Set exercise. Copy out the material, swapping every "*clefGv2" for "*clefG2" and leaving everything else as it stands.

Data listing.
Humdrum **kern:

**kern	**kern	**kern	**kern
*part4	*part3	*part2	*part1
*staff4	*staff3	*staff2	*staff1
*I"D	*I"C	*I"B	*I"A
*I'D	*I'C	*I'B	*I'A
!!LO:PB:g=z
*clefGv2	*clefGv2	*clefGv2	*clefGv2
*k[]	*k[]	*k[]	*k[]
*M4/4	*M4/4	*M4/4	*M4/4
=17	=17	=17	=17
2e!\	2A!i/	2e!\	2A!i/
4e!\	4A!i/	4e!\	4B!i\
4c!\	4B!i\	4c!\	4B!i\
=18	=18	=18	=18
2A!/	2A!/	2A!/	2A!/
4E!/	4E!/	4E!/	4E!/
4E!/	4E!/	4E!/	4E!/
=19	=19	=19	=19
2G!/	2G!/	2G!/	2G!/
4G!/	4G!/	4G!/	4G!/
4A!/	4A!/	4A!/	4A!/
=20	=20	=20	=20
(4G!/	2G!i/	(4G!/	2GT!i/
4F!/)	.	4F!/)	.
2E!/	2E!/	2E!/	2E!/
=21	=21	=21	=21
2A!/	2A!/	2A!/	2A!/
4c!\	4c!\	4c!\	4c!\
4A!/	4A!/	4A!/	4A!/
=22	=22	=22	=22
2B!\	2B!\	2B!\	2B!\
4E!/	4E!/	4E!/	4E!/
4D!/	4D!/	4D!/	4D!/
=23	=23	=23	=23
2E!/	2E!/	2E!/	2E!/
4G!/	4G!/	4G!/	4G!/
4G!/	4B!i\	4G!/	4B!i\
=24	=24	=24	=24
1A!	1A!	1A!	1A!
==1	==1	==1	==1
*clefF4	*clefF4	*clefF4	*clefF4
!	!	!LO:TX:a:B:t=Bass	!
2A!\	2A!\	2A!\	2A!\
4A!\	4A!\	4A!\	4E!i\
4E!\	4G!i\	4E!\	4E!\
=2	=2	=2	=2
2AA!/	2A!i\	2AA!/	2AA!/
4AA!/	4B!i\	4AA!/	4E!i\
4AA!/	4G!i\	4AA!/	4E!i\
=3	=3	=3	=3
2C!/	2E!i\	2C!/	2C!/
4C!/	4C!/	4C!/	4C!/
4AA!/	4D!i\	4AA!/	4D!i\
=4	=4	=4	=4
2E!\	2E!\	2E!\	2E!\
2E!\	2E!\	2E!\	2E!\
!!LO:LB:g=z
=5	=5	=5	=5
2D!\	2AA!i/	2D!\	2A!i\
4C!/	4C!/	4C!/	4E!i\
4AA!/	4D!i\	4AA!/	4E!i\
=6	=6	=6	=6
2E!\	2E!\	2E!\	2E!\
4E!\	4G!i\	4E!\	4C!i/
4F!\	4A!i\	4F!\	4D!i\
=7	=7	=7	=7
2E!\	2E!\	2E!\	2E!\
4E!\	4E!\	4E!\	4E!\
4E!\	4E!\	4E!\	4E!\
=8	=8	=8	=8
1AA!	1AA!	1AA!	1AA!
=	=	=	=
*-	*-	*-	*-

Task answer.
Humdrum **kern:

**kern	**kern	**kern	**kern
*part4	*part3	*part2	*part1
*staff4	*staff3	*staff2	*staff1
*I"D	*I"C	*I"B	*I"A
*I'D	*I'C	*I'B	*I'A
!!LO:PB:g=z
*clefG2	*clefG2	*clefG2	*clefG2
*k[]	*k[]	*k[]	*k[]
*M4/4	*M4/4	*M4/4	*M4/4
=17	=17	=17	=17
2e!\	2A!i/	2e!\	2A!i/
4e!\	4A!i/	4e!\	4B!i\
4c!\	4B!i\	4c!\	4B!i\
=18	=18	=18	=18
2A!/	2A!/	2A!/	2A!/
4E!/	4E!/	4E!/	4E!/
4E!/	4E!/	4E!/	4E!/
=19	=19	=19	=19
2G!/	2G!/	2G!/	2G!/
4G!/	4G!/	4G!/	4G!/
4A!/	4A!/	4A!/	4A!/
=20	=20	=20	=20
(4G!/	2G!i/	(4G!/	2GT!i/
4F!/)	.	4F!/)	.
2E!/	2E!/	2E!/	2E!/
=21	=21	=21	=21
2A!/	2A!/	2A!/	2A!/
4c!\	4c!\	4c!\	4c!\
4A!/	4A!/	4A!/	4A!/
=22	=22	=22	=22
2B!\	2B!\	2B!\	2B!\
4E!/	4E!/	4E!/	4E!/
4D!/	4D!/	4D!/	4D!/
=23	=23	=23	=23
2E!/	2E!/	2E!/	2E!/
4G!/	4G!/	4G!/	4G!/
4G!/	4B!i\	4G!/	4B!i\
=24	=24	=24	=24
1A!	1A!	1A!	1A!
==1	==1	==1	==1
*clefF4	*clefF4	*clefF4	*clefF4
!	!	!LO:TX:a:B:t=Bass	!
2A!\	2A!\	2A!\	2A!\
4A!\	4A!\	4A!\	4E!i\
4E!\	4G!i\	4E!\	4E!\
=2	=2	=2	=2
2AA!/	2A!i\	2AA!/	2AA!/
4AA!/	4B!i\	4AA!/	4E!i\
4AA!/	4G!i\	4AA!/	4E!i\
=3	=3	=3	=3
2C!/	2E!i\	2C!/	2C!/
4C!/	4C!/	4C!/	4C!/
4AA!/	4D!i\	4AA!/	4D!i\
=4	=4	=4	=4
2E!\	2E!\	2E!\	2E!\
2E!\	2E!\	2E!\	2E!\
!!LO:LB:g=z
=5	=5	=5	=5
2D!\	2AA!i/	2D!\	2A!i\
4C!/	4C!/	4C!/	4E!i\
4AA!/	4D!i\	4AA!/	4E!i\
=6	=6	=6	=6
2E!\	2E!\	2E!\	2E!\
4E!\	4G!i\	4E!\	4C!i/
4F!\	4A!i\	4F!\	4D!i\
=7	=7	=7	=7
2E!\	2E!\	2E!\	2E!\
4E!\	4E!\	4E!\	4E!\
4E!\	4E!\	4E!\	4E!\
=8	=8	=8	=8
1AA!	1AA!	1AA!	1AA!
=	=	=	=
*-	*-	*-	*-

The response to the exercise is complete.